# [Raw data]
%%

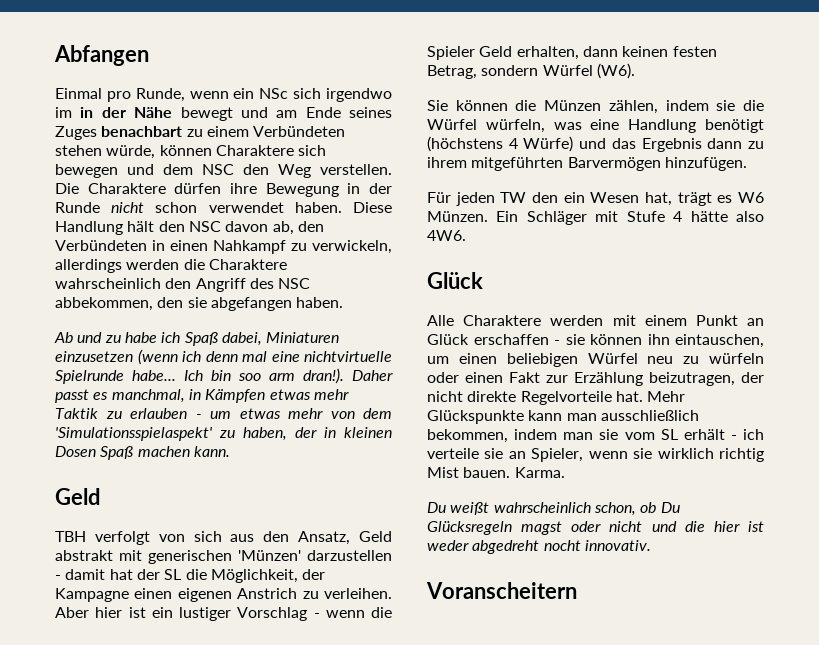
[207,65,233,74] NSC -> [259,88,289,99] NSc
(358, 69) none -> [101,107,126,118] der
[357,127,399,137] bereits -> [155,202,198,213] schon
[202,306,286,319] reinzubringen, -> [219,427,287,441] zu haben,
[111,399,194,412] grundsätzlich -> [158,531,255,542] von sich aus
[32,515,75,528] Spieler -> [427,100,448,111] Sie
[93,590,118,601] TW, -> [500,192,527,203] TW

%%

Your answer must be the records exactly as they stand, with no pictures in it.

# [Finished task]
[207,65,233,74] NSC -> [259,88,289,99] NSc
(358, 69) none -> [101,107,126,118] der
[357,127,399,137] bereits -> [155,202,198,213] schon
[202,306,286,319] reinzubringen, -> [219,427,287,441] zu haben,
[111,399,194,412] grundsätzlich -> [158,531,255,542] von sich aus
[32,515,75,528] Spieler -> [427,100,448,111] Sie
[93,590,118,601] TW, -> [500,192,527,203] TW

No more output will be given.